====== Records for the exercise ======

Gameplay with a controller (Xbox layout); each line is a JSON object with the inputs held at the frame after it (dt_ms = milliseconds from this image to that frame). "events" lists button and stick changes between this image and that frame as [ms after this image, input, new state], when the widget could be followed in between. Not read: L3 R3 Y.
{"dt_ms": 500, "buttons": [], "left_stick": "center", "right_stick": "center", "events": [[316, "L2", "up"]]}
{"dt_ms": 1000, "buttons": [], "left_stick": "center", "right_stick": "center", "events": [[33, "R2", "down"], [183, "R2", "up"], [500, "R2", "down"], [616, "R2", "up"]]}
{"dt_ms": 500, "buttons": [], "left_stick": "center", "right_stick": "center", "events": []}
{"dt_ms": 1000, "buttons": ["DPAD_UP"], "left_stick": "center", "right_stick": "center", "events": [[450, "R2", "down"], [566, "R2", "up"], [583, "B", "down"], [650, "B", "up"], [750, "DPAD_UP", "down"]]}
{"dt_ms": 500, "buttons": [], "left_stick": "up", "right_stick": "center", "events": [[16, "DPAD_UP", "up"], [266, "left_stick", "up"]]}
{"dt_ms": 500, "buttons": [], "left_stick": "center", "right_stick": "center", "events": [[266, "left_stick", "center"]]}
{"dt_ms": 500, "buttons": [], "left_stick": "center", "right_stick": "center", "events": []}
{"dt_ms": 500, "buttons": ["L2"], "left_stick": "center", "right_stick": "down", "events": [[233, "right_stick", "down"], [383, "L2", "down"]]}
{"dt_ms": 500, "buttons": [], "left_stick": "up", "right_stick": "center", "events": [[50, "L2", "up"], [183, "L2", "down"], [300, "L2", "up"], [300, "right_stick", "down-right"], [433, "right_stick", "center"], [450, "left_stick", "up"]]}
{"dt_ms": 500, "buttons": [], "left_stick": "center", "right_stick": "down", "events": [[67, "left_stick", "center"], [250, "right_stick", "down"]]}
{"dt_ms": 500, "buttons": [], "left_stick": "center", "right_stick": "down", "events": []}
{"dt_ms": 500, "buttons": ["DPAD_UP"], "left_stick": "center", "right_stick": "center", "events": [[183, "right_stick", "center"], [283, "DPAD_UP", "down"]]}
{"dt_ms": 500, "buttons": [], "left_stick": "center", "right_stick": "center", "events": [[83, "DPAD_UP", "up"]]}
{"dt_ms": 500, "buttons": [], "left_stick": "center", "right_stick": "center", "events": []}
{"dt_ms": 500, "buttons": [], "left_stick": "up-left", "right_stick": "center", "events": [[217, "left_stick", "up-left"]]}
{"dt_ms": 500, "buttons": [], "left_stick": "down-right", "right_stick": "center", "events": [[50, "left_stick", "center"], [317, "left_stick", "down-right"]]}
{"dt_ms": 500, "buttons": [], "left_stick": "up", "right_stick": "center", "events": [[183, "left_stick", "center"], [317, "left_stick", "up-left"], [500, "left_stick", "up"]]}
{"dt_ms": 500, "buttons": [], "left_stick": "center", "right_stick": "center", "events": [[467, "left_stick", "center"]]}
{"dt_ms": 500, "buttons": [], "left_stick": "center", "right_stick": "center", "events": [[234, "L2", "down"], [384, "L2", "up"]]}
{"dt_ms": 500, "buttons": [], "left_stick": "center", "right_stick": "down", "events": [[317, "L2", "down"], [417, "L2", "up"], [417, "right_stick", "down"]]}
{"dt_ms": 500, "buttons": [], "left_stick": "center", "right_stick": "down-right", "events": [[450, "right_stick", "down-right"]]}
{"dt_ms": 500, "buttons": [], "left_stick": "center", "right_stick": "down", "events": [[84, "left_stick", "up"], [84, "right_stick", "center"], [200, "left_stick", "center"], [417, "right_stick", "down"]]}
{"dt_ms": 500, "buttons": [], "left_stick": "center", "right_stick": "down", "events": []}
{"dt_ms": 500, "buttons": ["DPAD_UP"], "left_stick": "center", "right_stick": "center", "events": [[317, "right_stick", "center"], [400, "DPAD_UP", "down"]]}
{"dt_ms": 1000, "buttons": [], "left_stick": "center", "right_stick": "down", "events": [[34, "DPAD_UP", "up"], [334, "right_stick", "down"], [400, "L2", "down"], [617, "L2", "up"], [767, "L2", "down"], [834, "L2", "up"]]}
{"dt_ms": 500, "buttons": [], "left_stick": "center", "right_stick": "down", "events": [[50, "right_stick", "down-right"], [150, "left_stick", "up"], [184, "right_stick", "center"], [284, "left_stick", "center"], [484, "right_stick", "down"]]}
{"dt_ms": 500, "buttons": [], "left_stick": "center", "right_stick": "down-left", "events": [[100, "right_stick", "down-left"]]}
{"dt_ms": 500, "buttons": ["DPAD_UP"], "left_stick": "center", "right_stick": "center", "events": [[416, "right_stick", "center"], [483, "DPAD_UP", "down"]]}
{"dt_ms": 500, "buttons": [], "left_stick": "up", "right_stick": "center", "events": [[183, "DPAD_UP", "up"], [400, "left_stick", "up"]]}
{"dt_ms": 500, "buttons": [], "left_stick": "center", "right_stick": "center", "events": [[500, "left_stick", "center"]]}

======

Your reply must contain each entry, reproduced exactly.

Exercise response –
Gameplay with a controller (Xbox layout); each line is a JSON object with the inputs held at the frame after it (dt_ms = milliseconds from this image to that frame). "events" lists button and stick changes between this image and that frame as [ms after this image, input, new state], when the widget could be followed in between. Not read: L3 R3 Y.
{"dt_ms": 500, "buttons": [], "left_stick": "center", "right_stick": "center", "events": [[316, "L2", "up"]]}
{"dt_ms": 1000, "buttons": [], "left_stick": "center", "right_stick": "center", "events": [[33, "R2", "down"], [183, "R2", "up"], [500, "R2", "down"], [616, "R2", "up"]]}
{"dt_ms": 500, "buttons": [], "left_stick": "center", "right_stick": "center", "events": []}
{"dt_ms": 1000, "buttons": ["DPAD_UP"], "left_stick": "center", "right_stick": "center", "events": [[450, "R2", "down"], [566, "R2", "up"], [583, "B", "down"], [650, "B", "up"], [750, "DPAD_UP", "down"]]}
{"dt_ms": 500, "buttons": [], "left_stick": "up", "right_stick": "center", "events": [[16, "DPAD_UP", "up"], [266, "left_stick", "up"]]}
{"dt_ms": 500, "buttons": [], "left_stick": "center", "right_stick": "center", "events": [[266, "left_stick", "center"]]}
{"dt_ms": 500, "buttons": [], "left_stick": "center", "right_stick": "center", "events": []}
{"dt_ms": 500, "buttons": ["L2"], "left_stick": "center", "right_stick": "down", "events": [[233, "right_stick", "down"], [383, "L2", "down"]]}
{"dt_ms": 500, "buttons": [], "left_stick": "up", "right_stick": "center", "events": [[50, "L2", "up"], [183, "L2", "down"], [300, "L2", "up"], [300, "right_stick", "down-right"], [433, "right_stick", "center"], [450, "left_stick", "up"]]}
{"dt_ms": 500, "buttons": [], "left_stick": "center", "right_stick": "down", "events": [[67, "left_stick", "center"], [250, "right_stick", "down"]]}
{"dt_ms": 500, "buttons": [], "left_stick": "center", "right_stick": "down", "events": []}
{"dt_ms": 500, "buttons": ["DPAD_UP"], "left_stick": "center", "right_stick": "center", "events": [[183, "right_stick", "center"], [283, "DPAD_UP", "down"]]}
{"dt_ms": 500, "buttons": [], "left_stick": "center", "right_stick": "center", "events": [[83, "DPAD_UP", "up"]]}
{"dt_ms": 500, "buttons": [], "left_stick": "center", "right_stick": "center", "events": []}
{"dt_ms": 500, "buttons": [], "left_stick": "up-left", "right_stick": "center", "events": [[217, "left_stick", "up-left"]]}
{"dt_ms": 500, "buttons": [], "left_stick": "down-right", "right_stick": "center", "events": [[50, "left_stick", "center"], [317, "left_stick", "down-right"]]}
{"dt_ms": 500, "buttons": [], "left_stick": "up", "right_stick": "center", "events": [[183, "left_stick", "center"], [317, "left_stick", "up-left"], [500, "left_stick", "up"]]}
{"dt_ms": 500, "buttons": [], "left_stick": "center", "right_stick": "center", "events": [[467, "left_stick", "center"]]}
{"dt_ms": 500, "buttons": [], "left_stick": "center", "right_stick": "center", "events": [[234, "L2", "down"], [384, "L2", "up"]]}
{"dt_ms": 500, "buttons": [], "left_stick": "center", "right_stick": "down", "events": [[317, "L2", "down"], [417, "L2", "up"], [417, "right_stick", "down"]]}
{"dt_ms": 500, "buttons": [], "left_stick": "center", "right_stick": "down-right", "events": [[450, "right_stick", "down-right"]]}
{"dt_ms": 500, "buttons": [], "left_stick": "center", "right_stick": "down", "events": [[84, "left_stick", "up"], [84, "right_stick", "center"], [200, "left_stick", "center"], [417, "right_stick", "down"]]}
{"dt_ms": 500, "buttons": [], "left_stick": "center", "right_stick": "down", "events": []}
{"dt_ms": 500, "buttons": ["DPAD_UP"], "left_stick": "center", "right_stick": "center", "events": [[317, "right_stick", "center"], [400, "DPAD_UP", "down"]]}
{"dt_ms": 1000, "buttons": [], "left_stick": "center", "right_stick": "down", "events": [[34, "DPAD_UP", "up"], [334, "right_stick", "down"], [400, "L2", "down"], [617, "L2", "up"], [767, "L2", "down"], [834, "L2", "up"]]}
{"dt_ms": 500, "buttons": [], "left_stick": "center", "right_stick": "down", "events": [[50, "right_stick", "down-right"], [150, "left_stick", "up"], [184, "right_stick", "center"], [284, "left_stick", "center"], [484, "right_stick", "down"]]}
{"dt_ms": 500, "buttons": [], "left_stick": "center", "right_stick": "down-left", "events": [[100, "right_stick", "down-left"]]}
{"dt_ms": 500, "buttons": ["DPAD_UP"], "left_stick": "center", "right_stick": "center", "events": [[416, "right_stick", "center"], [483, "DPAD_UP", "down"]]}
{"dt_ms": 500, "buttons": [], "left_stick": "up", "right_stick": "center", "events": [[183, "DPAD_UP", "up"], [400, "left_stick", "up"]]}
{"dt_ms": 500, "buttons": [], "left_stick": "center", "right_stick": "center", "events": [[500, "left_stick", "center"]]}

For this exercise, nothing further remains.